No Legislativo e nos tribunais eleitorais a lava jato também purgou um sacrifício emblemático. A ex-senadora e serva do lavajatismo, Selma Arruda, eleita sob o cântico de “Moro de saias” foi cassada pelo TRE de Mato Grosso e o Tribunal Superior Eleitoral confirmou a expiação por uma espécie de farisaísmo moderno e milagroso. Ela foi expelida do mandato por abuso do poder econômico e utilização de caixa 2. Sérgio Moro teria tentado interceder junto aos aliados no alto clero da toga para tentar salvá-la do martírio, mas foi inútil.

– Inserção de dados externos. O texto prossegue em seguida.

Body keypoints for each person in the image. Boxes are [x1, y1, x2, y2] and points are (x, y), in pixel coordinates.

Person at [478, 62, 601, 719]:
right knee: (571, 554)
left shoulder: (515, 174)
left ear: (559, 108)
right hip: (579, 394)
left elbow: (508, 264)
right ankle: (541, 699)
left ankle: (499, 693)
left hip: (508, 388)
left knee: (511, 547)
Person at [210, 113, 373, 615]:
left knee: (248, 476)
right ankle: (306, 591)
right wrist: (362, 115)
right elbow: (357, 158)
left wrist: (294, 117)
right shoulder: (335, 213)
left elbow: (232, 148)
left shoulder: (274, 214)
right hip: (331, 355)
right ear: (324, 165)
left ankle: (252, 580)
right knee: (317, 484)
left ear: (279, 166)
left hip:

No Executivo, o Judas na ceia eleitoral foi identificado tardiamente. Na primeira missa Sérgio Moro viu o COAF migrar da sua prelazia para a diocese econômica. Antes da demissão, pecaminoso parricídio, o resultado do concílio para escolher o PGR foi outro revés duro. Augusto Aras foi indicado ignorando o evangelista Moro sobre sacerdotes da lava jato para o posto. A reação poderia caracterizar o pecado da inveja. As baixas na Polícia Federal no Rio e na direção geral apertaram a coroa de espinhos. Moro praguejou contra Bolsonaro. Entre tantas gravidades apontou um delito até agora não comprovado. Desatenção ou preguiça em relação aos demais. Outro pecado.

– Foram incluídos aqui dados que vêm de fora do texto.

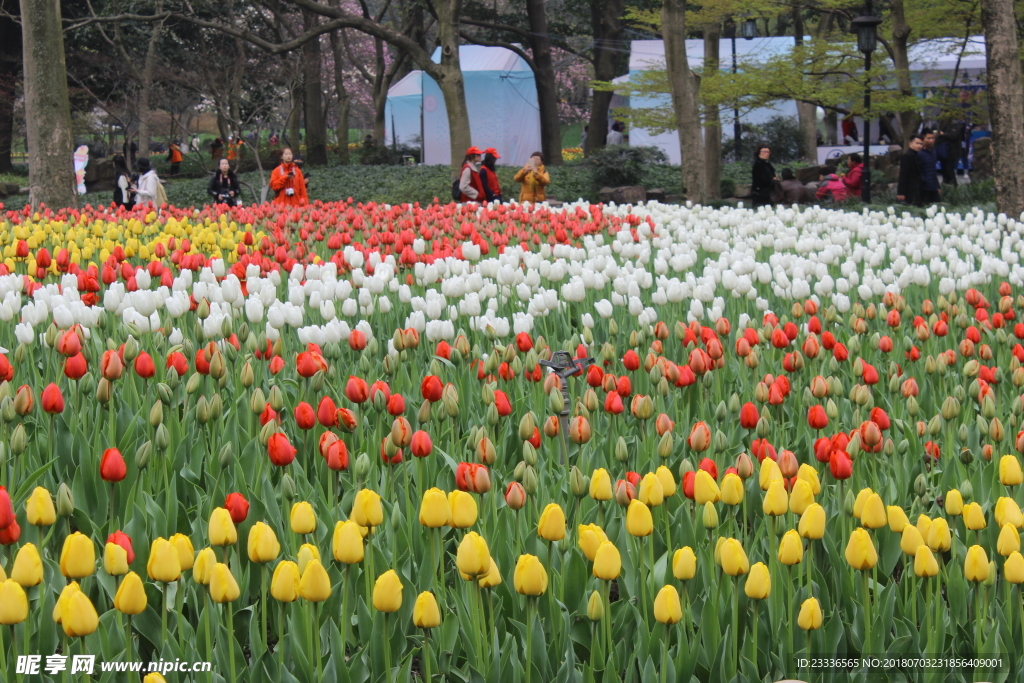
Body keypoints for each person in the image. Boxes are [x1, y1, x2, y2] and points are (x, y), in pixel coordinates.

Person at [897, 134, 923, 206]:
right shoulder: (907, 156)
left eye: (921, 144)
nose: (919, 146)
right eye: (917, 143)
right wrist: (901, 192)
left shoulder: (917, 155)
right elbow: (903, 175)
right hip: (909, 190)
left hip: (917, 189)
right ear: (910, 143)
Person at [917, 131, 941, 204]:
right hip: (923, 188)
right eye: (928, 138)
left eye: (933, 138)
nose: (931, 140)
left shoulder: (932, 153)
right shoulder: (919, 154)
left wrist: (937, 186)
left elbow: (933, 171)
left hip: (933, 187)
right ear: (923, 139)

Aldemir Bendine – Foto Orlando Brito

As maiores derrotas foram na arena do STF. O maior malogro se deu na anulação de um acordo nada celestial. Por ele a lava jato administraria R$ 2,5 bilhões dos recursos repatriados dos EUA a partir das ilegalidades contra Petrobrás. A avareza condenada pelos cristãos. A trava foi do ministro Alexandre Moraes. A sentença condenatória contra Aldemir Bendine, ex-presidente da Petrobrás, também foi reformada pelo arcebispado do Judiciário. Ela beneficiou outros 143 condenados que foram prejudicados pela falsa teologia que profanou a sagrada defesa.

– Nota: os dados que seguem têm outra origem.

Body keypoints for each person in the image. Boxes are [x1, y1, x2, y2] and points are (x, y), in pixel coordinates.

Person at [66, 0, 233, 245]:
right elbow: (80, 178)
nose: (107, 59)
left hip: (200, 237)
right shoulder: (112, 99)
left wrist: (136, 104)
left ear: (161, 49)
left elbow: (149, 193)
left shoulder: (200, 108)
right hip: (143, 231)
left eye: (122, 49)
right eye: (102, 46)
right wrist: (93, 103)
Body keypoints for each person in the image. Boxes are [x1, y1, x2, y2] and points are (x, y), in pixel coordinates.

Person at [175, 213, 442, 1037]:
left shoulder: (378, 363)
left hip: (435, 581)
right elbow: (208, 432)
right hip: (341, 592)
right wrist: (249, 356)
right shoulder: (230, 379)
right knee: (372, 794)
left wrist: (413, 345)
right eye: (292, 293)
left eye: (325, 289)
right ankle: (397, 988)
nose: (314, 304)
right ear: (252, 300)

Outro contratempo emblemático ao lavajatismo se deu em torno da prisão após condenação em 2 instância. O julgamento foi decisivo para liberdade do ex-presidente Lula. Por 6 votos a 5, revisando os manuscritos anteriores, os cardeais do Judiciário liberaram o candidato afastado da eleição de 2018 pelas mãos de Sérgio Moro. Agora o STF se prepara para julgar ainda este semestre a parcialidade de Moro que, em tese, pode ressuscitar o petista para corrida presidencial e encaminhar o ex-juíz para uma árida via jurídica, onde chegou conduzido pela luxúria em busca do poder.

Ex ministro de Lula e Dilma no depoimento da LavaJato em Curitiba

Ainda no STF os insucessos vão se acumulando também na Segunda Turma, desfalcada temporariamente do decano Celso Mello. A delação de Antônio Palocci, cujo sigilo foi suspenso por Moro às vésperas da eleição, foi considerada pífia e excluída da acusação contra Lula. Sérgio Moro, versão curitibana de Herodes na perseguição a inocentes, também foi considerado parcial no julgamento de um doleiro no caso do Banestado. As sinalizações na Segunda Turma para a lava jato, no caso Lula, são verdadeiras anunciações. Os empates têm favorecido os réus.

O PGR Augusto Aras – Foto Orlando Brito

A credibilidade do evangelho lavajatista está abalada e o pacto com grande mídia também foi arranhado em alguns veículos. A grande maioria das heresias são anteriores à entronização de Augusto Aras no comando da PGR. Os únicos fatos recentes se referem a possível investigação camuflada contra Rodrigo Maia e Davi Alcolumbre e acordos com agências internacionais que motivaram uma auditoria na lava jato. É diversionismo atribuir a Aras os seguidos dissabores da operação e invocar a liberdade de expressão para travestir o ativismo político do tribunal do Santo Ofício curitibano.

Augusto Aras age para excomungar a sacralidade da operação que se anunciava como um arcanjo, pairando acima das instituições e imune a punições por eventuais pecados. Sem remissões, após blasfemar contra a democracia, as escrituras acertadas não salvarão a lava jato das trombetas do apocalipse. As novas procissões midiáticas, a origem dos pecados, são insuficientes para evitar o juízo final. O MP do Rio de Janeiro exorcizou Flávio Bolsonaro sem recorrer aos rituais pagãos de Curitiba, como a relativização da inocência, abuso das coercitivas e prisões apenas para delatar. Nessa guerra entre Deus o e Diabo, com os papéis se alternando, o Brasil vai sendo condenado ao pior dos infernos.